YOUR INSTRUCTIONS |
Return the entries below word for word; no images should appear in the copy.

[ENTRIES SHOWN — start]

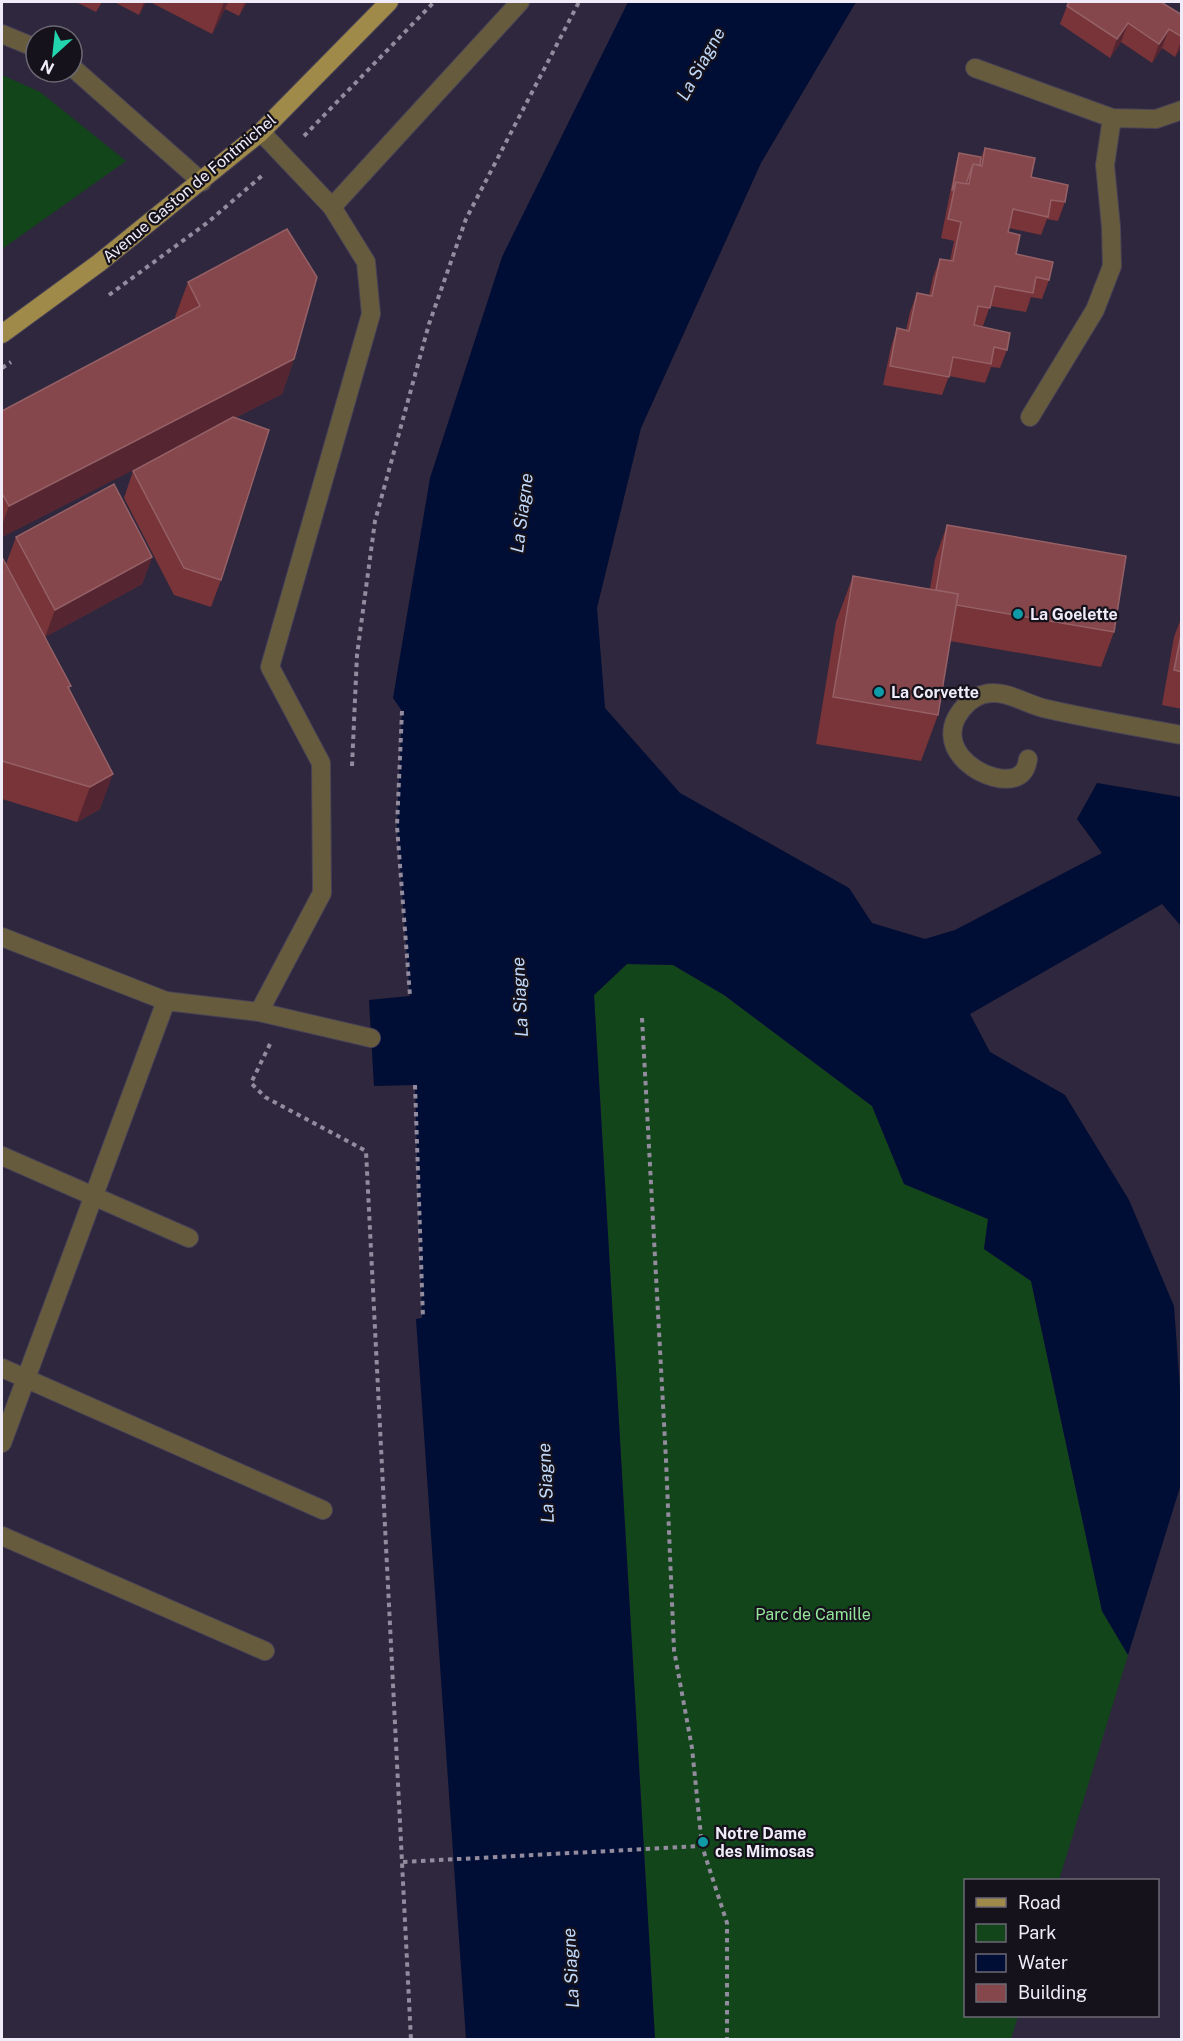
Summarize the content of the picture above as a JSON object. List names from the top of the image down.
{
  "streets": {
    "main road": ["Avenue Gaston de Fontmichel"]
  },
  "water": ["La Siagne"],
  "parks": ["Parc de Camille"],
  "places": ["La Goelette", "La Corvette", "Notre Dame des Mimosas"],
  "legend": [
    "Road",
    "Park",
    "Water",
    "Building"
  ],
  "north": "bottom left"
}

[ENTRIES SHOWN — finish]

RESPONSE BELOW |
Summarize the content of the picture above as a JSON object. List names from the top of the image down.
{
  "streets": {
    "main road": ["Avenue Gaston de Fontmichel"]
  },
  "water": ["La Siagne"],
  "parks": ["Parc de Camille"],
  "places": ["La Goelette", "La Corvette", "Notre Dame des Mimosas"],
  "legend": [
    "Road",
    "Park",
    "Water",
    "Building"
  ],
  "north": "bottom left"
}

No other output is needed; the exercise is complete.